Analyzing existing datasets is very useful for predicting the survival and prognosis of cancer patients in order to compare potentially effective markers and guide treatment decisions. We discovered that the expression of HCG18 was positively correlated with the OS and PFS of LUAD patients, while LINC00847 was inversely associated with OS and PFS by Kaplan–Meier Plotter dataset analysis. In addition, in a cohort of LUAD patients from the TCGA, upregulation of HCG18, NNT-AS1 and LINC00847 was positively correlated with OS, while upregulation of CYTOR (LINC00152) was negatively associated with OS. Controversially, the direction of association between LINC00847 and OS in different datasets was the opposite. The possible reasons might be the source of population and the size of sample are different (TCGA:n = 492; Kaplan–Meier Plotter: n = 672). However, based on research of LINC00847 in cancer, it might be an oncogene related to cancer progression. Combining survival and prognosis studies with existing studies could better validate the roles of lncRNAs in cancer and provide new insight for the diagnosis and treatment of cancer.

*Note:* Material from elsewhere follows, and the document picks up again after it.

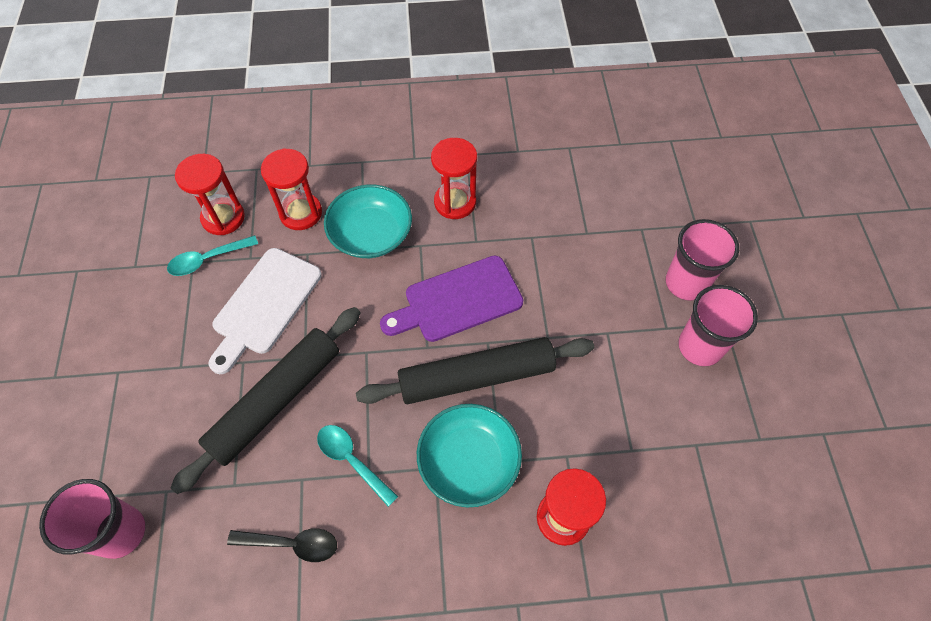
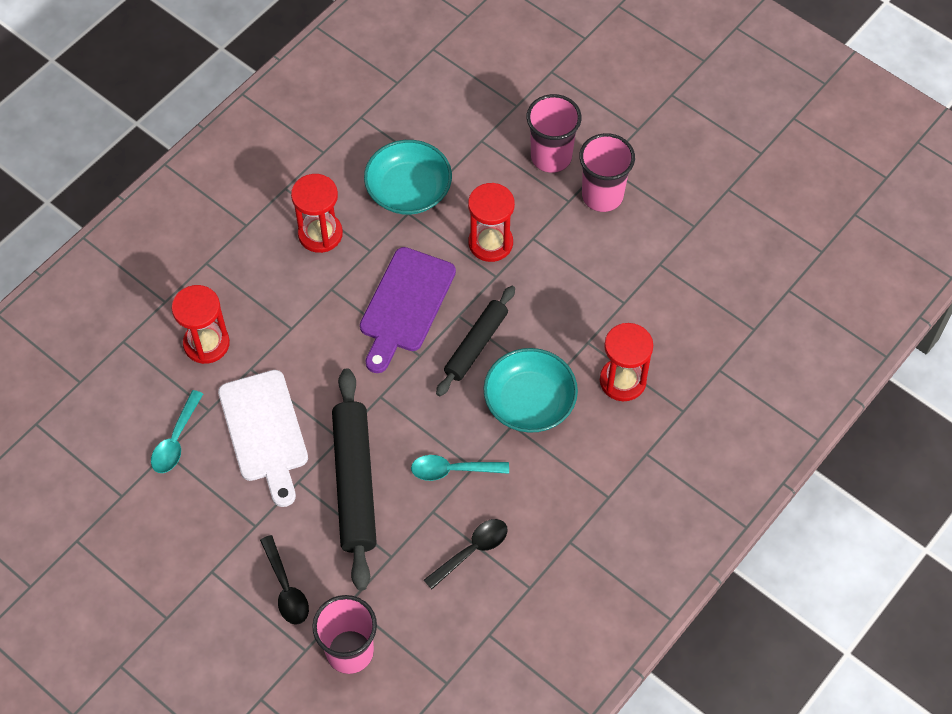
camera: 45 degrees left, 0 degrees up
(143, 434) = (286, 588): none -> black spoon
(223, 218) = (146, 400): red hourglass -> red hourglass (490, 243)
(371, 234) = (283, 312): turquoise bowl -> turquoise bowl (408, 190)
(476, 377) = (476, 345): black rolling pin -> black rolling pin, size x0.63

Next, we focused on the four screened lncRNAs (HCG18, NNT-AS1, LINC00847 and CYTOR) that were closely related to the prognosis of LUAD patients. It was reported that HCG18 accelerates the progression of LUAD by acting as a sponge of miR-34a-5p to upregulate the expression of HMMR [23]. LINC00847 induces by E2F1 facilitates non-small cell lung cancer progression by targeting the miR-147a/IFITM1 axis [18]. NNT-AS1 has been reported to function as a sponge of miRNA (miR-22 and miR-3666) that regulates the progression of lung cancer [21, 22, 24]. CYTOR promotes LUAD proliferation by interacting with EZH2 and repressing IL24 expression [20]. However, the relationship between these lncRNAs and the immune response is unclear. We explored the correlation between these four lncRNAs and immune cell infiltration in cancer by evaluating data from ImmLnc. Importantly, we found that LINC00847 was positively correlated with the immune infiltration of B cells, CD8 T cells, and dendritic cells in LUAD. Given that there is no sufficient experimental evidence to prove the association of these lncRNAs with the immune response, we performed western blotting to further verify the results. The results revealed that overexpression of LINC00847 led to significant downregulation of PD-L1 at the protein level. Our study indicated that LINC00847 might be a potential new target for tumor immunotherapy.

Conclusion

This study revealed that LINC00847 was associated with prognosis and immune infiltration and confirmed that LINC00847 decreased the expression of the immunotherapy-related gene PD-L1, which might prove that LINC00847 is a potential new target for tumor immunotherapy.